§ **Job**
Starting at the line that contains "CJI BR Gavai" and running through the end of the records, give each line of text as one string in a JSON list, skipping blank lines. Leave the pictures out of the list.

=====

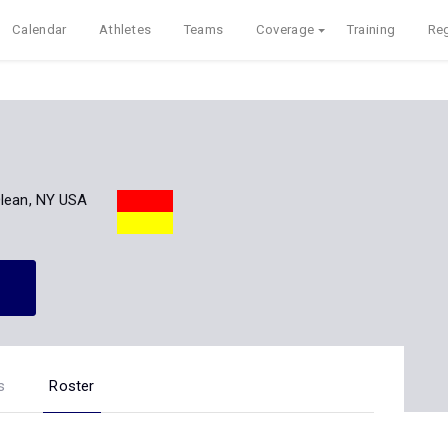
Calendar
Athletes
Teams
Coverage
Training
Reg
lean, NY USA
s
Roster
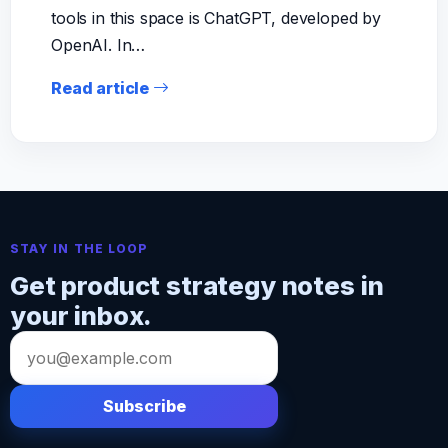
tools in this space is ChatGPT, developed by
OpenAI. In…
Read article
STAY IN THE LOOP
Get product strategy notes in
your inbox.
Email
address
Subscribe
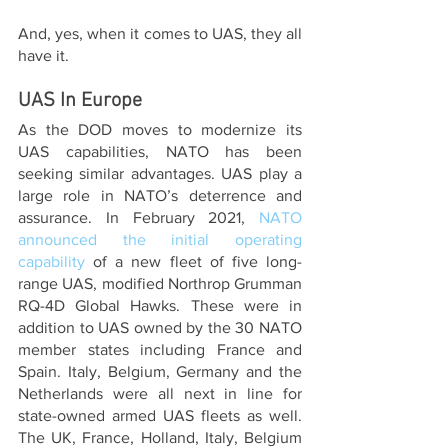
And, yes, when it comes to UAS, they all 
have it.
UAS In Europe
As the DOD moves to modernize its 
UAS capabilities, NATO has been 
seeking similar advantages. UAS play a 
large role in NATO’s deterrence and 
assurance. In February 2021, 
NATO 
announced the initial operating 
capability 
of a new fleet of five long-
range UAS, modified Northrop Grumman 
RQ-4D Global Hawks. These were in 
addition to UAS owned by the 30 NATO 
member states including France and 
Spain. Italy, Belgium, Germany and the 
Netherlands were all next in line for 
state-owned armed UAS fleets as well. 
The UK, France, Holland, Italy, Belgium 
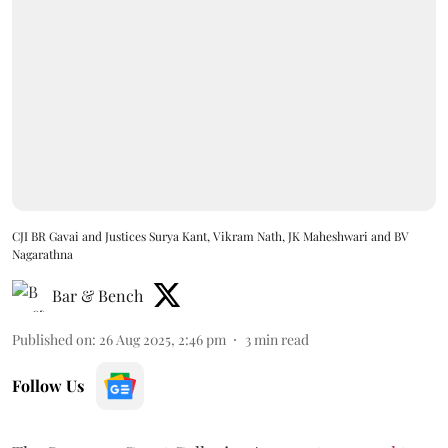
CJI BR Gavai and Justices Surya Kant, Vikram Nath, JK Maheshwari and BV
Nagarathna
Bar & Bench
Published on
:
26 Aug 2025, 2:46 pm
3
min read
Follow Us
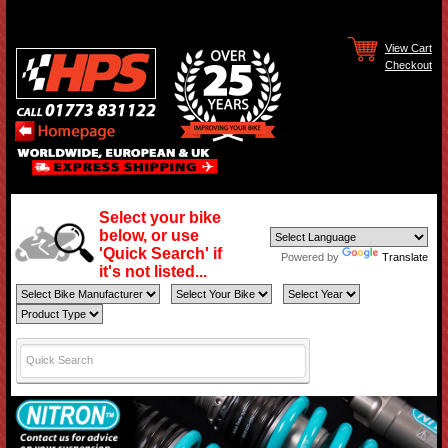
View Cart
Checkout
Select your bike
below, or use
'Quick Search' if
Powered by
Translate
it's not listed...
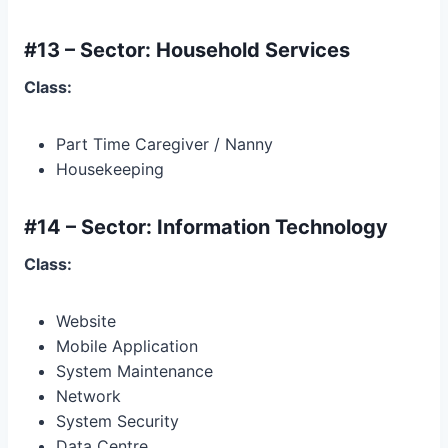
#13 – Sector: Household Services
Class:
Part Time Caregiver / Nanny
Housekeeping
#14 – Sector: Information Technology
Class:
Website
Mobile Application
System Maintenance
Network
System Security
Data Centre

=====

§ **Output for this exercise**
[
  "CJI BR Gavai and Justices Surya Kant, Vikram Nath, JK Maheshwari and BV",
  "Nagarathna",
  "Bar & Bench",
  "Published on",
  ":",
  "26 Aug 2025, 2:46 pm",
  "3",
  "min read",
  "Follow Us",
  "View Cart",
  "Checkout",
  "Select your bike",
  "below, or use",
  "'Quick Search' if",
  "Powered by",
  "Translate",
  "it's not listed...",
  "#13 – Sector: Household Services",
  "Class:",
  "Part Time Caregiver / Nanny",
  "Housekeeping",
  "#14 – Sector: Information Technology",
  "Class:",
  "Website",
  "Mobile Application",
  "System Maintenance",
  "Network",
  "System Security",
  "Data Centre"
]